Data for this exercise start

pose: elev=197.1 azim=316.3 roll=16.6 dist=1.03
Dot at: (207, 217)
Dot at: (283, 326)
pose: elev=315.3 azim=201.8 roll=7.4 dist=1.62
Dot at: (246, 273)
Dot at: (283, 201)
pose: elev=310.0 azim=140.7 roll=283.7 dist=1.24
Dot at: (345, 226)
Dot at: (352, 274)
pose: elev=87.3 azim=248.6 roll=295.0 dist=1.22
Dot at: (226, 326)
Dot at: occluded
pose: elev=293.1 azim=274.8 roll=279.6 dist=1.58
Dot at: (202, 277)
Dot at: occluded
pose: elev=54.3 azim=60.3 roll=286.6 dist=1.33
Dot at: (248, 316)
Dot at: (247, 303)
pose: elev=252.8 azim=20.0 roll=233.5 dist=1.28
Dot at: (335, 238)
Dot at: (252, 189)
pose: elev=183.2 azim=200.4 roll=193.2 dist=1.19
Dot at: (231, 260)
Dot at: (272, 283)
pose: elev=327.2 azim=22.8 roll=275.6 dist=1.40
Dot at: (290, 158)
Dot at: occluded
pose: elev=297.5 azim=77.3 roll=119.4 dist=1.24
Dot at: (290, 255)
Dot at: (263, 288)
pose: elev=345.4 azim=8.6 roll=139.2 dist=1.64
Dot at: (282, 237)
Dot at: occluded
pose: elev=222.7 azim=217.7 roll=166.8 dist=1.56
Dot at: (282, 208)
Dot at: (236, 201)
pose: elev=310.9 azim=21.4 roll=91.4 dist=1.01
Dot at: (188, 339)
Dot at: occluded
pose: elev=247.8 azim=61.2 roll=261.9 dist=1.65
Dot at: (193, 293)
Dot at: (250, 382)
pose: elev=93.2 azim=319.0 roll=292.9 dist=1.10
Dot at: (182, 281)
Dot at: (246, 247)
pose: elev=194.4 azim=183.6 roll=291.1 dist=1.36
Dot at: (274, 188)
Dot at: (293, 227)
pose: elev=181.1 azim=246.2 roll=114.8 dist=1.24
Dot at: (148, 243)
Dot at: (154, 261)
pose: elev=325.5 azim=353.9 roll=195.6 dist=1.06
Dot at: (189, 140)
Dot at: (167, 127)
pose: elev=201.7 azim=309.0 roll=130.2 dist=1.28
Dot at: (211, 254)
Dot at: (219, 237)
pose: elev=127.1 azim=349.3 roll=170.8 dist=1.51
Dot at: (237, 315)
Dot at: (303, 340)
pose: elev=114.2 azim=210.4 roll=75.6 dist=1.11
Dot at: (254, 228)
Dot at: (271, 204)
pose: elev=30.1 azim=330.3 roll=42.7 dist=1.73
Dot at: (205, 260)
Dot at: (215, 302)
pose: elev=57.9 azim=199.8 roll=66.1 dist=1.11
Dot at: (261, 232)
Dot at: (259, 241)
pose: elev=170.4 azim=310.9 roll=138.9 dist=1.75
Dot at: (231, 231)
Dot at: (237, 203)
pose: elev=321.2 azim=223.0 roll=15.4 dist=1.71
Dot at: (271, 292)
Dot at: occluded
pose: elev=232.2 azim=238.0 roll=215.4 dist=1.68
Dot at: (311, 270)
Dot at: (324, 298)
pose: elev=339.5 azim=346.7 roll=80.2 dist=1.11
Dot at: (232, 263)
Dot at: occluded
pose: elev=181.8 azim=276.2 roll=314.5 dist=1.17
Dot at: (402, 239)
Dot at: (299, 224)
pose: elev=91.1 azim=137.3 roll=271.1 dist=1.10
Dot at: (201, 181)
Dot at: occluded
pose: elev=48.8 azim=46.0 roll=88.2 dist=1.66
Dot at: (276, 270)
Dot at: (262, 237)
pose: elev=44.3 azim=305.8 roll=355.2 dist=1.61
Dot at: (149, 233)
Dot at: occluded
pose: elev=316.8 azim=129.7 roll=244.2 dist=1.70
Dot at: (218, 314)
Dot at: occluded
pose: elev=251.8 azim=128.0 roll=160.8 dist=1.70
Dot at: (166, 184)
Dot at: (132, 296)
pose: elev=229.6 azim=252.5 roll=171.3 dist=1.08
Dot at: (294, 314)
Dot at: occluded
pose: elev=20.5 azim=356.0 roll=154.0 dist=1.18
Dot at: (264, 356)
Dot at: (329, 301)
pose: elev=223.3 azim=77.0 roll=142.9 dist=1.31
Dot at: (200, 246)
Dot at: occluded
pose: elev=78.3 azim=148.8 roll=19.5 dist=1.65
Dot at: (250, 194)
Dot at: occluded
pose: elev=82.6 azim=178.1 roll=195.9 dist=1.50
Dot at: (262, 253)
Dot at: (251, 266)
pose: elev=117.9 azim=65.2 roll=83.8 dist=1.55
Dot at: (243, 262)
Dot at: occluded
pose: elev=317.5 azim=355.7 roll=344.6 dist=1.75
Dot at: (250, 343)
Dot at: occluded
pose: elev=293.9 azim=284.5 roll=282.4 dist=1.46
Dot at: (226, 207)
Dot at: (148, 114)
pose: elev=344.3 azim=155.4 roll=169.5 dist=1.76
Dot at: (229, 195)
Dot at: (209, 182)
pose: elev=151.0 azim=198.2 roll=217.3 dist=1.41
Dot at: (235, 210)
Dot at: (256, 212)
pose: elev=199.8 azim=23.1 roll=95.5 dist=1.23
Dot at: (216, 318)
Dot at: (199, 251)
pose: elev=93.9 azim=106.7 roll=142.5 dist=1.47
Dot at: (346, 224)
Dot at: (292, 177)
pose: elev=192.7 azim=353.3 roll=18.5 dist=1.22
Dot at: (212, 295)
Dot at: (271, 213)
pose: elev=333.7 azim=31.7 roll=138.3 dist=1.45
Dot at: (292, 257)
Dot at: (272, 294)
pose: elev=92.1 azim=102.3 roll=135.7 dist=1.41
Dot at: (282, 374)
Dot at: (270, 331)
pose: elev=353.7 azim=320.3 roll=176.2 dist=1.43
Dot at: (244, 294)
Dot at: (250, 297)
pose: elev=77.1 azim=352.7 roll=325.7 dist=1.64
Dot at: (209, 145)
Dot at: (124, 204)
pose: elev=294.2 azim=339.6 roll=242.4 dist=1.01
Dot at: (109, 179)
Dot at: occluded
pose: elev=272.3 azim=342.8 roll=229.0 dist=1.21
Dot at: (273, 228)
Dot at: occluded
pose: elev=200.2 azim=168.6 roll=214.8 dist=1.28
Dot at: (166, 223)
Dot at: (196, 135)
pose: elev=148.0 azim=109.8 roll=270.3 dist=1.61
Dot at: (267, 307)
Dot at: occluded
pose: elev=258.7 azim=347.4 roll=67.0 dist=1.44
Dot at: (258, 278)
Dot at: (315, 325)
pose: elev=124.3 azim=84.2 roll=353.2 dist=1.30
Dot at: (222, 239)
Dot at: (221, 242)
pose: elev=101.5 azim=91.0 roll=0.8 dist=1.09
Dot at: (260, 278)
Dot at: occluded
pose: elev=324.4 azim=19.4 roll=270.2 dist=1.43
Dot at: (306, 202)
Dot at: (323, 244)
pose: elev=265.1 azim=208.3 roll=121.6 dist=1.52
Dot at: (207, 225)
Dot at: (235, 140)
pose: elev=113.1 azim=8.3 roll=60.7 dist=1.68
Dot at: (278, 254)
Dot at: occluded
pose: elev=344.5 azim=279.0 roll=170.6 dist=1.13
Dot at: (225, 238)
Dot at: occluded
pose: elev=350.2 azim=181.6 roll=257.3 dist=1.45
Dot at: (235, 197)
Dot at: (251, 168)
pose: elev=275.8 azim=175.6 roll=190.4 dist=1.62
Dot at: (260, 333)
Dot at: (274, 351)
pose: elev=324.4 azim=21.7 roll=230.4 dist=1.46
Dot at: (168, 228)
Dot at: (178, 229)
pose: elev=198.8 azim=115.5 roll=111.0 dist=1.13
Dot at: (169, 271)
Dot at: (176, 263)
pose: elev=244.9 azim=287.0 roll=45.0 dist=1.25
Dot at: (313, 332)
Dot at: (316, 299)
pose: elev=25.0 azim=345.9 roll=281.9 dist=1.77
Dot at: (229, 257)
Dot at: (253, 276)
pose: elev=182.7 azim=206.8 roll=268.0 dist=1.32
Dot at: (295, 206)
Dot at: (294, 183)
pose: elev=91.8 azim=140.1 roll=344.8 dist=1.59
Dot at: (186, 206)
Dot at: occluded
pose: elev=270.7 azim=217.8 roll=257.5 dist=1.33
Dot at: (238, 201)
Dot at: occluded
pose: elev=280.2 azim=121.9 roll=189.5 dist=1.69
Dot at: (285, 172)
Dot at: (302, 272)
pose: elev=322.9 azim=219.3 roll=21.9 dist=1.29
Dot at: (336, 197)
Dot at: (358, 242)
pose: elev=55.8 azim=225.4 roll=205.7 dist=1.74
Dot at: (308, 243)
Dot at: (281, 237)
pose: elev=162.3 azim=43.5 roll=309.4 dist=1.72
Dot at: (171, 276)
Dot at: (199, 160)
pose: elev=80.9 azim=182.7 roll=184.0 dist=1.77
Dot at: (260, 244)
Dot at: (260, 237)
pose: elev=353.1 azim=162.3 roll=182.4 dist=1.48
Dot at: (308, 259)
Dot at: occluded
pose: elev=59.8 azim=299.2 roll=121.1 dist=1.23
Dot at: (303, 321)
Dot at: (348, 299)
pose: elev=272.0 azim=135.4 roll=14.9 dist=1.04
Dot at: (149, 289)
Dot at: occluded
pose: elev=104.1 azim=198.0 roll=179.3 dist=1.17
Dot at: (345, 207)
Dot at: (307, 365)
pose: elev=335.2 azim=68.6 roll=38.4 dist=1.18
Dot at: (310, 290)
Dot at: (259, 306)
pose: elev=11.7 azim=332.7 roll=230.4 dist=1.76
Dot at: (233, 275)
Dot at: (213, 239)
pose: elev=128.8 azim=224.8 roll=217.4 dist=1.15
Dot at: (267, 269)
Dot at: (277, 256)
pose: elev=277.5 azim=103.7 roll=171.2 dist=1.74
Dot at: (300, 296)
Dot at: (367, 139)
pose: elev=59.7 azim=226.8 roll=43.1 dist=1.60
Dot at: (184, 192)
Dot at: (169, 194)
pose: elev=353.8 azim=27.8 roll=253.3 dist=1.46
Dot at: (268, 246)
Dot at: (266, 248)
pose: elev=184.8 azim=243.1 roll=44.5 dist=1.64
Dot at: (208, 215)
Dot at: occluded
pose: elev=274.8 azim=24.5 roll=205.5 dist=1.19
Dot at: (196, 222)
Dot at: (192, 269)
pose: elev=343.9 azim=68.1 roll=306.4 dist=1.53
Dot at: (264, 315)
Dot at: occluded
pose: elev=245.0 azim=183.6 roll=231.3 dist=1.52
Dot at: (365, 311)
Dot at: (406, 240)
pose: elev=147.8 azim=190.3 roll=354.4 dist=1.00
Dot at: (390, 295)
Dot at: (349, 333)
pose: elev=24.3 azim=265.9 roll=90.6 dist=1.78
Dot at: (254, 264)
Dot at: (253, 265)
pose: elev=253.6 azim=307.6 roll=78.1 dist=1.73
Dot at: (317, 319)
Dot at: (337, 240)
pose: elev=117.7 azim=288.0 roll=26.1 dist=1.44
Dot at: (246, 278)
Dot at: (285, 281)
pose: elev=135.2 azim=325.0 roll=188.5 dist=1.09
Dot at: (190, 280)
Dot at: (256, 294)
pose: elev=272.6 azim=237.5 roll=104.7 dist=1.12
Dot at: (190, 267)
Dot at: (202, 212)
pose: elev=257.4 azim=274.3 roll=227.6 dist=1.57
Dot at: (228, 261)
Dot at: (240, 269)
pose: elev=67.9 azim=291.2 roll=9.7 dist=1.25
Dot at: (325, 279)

Data for this exercise end

To be done: Rewrite the records starting at the line containing "pose: elev=257.4 azim=274.3" and ending at the end of the records, substituting "camera" for "pose" and leaving everything else unchanged.

The response:
camera: elev=257.4 azim=274.3 roll=227.6 dist=1.57
Dot at: (228, 261)
Dot at: (240, 269)
camera: elev=67.9 azim=291.2 roll=9.7 dist=1.25
Dot at: (325, 279)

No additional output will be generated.